> 提供テキスト:
+ + +
Debian 6.0 更新: 6.0.3 リリース
2011 年 10 月 8 日
Debian プロジェクトは安定版 (stable) ディストリビューション Debian 6.0
(コード名 squeeze
) の3回目の更新を発表できることを嬉しく思います。
この更新は主にセキュリティ問題の修正を安定版 (stable)
リリースに加えるもので、重大な問題に対する若干の調整への対応を追加しています。
セキュリティ勧告はすでに個別に発表されており、利用可能なものは参照されています。
この更新は Debian 6.0 の新しいバージョンを構成するといった性質のものではなく、 収録されているパッケージの一部を更新するだけであることに注意してください。 6.0のCDやDVDを投げ捨てる必要はなく、インストール後に最新の Debian ミラーから更新を取得して古くなったパッケージを更新するだけです。
頻繁に security.debian.org から更新をインストールしている人は大量のパッケージ更新をする必要はありません。 security.debian.org での更新のほとんどが今回のアップデートに含まれています。
+ + +
> 提供情報:

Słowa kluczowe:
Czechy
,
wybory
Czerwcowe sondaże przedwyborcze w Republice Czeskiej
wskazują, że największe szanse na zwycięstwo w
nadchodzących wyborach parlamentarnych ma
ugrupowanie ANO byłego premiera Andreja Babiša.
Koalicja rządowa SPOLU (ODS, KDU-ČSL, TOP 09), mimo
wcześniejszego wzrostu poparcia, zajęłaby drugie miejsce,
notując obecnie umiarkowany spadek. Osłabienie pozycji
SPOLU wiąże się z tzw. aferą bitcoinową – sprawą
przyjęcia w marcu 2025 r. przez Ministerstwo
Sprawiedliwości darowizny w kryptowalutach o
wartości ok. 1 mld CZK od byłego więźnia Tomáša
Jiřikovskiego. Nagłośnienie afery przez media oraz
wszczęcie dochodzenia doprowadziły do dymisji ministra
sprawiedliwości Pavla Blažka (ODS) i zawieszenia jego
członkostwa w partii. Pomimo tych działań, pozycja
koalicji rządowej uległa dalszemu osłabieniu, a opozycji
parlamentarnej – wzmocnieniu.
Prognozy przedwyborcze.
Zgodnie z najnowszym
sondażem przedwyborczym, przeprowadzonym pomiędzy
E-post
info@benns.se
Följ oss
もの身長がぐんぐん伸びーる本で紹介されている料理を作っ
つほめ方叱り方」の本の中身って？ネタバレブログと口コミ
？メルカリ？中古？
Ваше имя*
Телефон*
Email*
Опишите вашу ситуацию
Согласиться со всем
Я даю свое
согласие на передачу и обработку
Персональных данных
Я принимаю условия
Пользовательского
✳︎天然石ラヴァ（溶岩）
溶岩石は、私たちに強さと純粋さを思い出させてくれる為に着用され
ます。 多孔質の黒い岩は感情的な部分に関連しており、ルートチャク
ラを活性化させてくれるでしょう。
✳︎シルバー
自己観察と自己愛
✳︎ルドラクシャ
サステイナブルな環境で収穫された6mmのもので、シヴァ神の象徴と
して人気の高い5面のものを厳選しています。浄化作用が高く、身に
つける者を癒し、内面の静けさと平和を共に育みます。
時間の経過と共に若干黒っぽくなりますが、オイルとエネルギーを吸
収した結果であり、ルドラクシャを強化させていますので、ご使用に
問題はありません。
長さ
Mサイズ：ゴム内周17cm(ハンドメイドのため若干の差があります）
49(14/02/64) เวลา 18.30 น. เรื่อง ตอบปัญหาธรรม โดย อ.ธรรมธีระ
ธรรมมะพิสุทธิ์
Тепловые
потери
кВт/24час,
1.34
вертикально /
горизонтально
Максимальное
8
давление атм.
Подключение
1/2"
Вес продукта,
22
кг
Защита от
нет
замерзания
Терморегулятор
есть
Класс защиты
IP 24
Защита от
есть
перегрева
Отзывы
+ + +
> 指示 1:
提供テキストによると、今回の発表は Debian 6.0 の何回目の更新についてのものですか。
> 指示 2:
提供情報の冒頭から「Sprawiedliwości darowizny w kryptowalutach o」を含む行まで、両端の行も含めてそのまま抜き出してください。

> 解答 1:
3回目の更新です。

> 解答 2:
Słowa kluczowe:
Czechy
,
wybory
Czerwcowe sondaże przedwyborcze w Republice Czeskiej
wskazują, że największe szanse na zwycięstwo w
nadchodzących wyborach parlamentarnych ma
ugrupowanie ANO byłego premiera Andreja Babiša.
Koalicja rządowa SPOLU (ODS, KDU-ČSL, TOP 09), mimo
wcześniejszego wzrostu poparcia, zajęłaby drugie miejsce,
notując obecnie umiarkowany spadek. Osłabienie pozycji
SPOLU wiąże się z tzw. aferą bitcoinową – sprawą
przyjęcia w marcu 2025 r. przez Ministerstwo
Sprawiedliwości darowizny w kryptowalutach o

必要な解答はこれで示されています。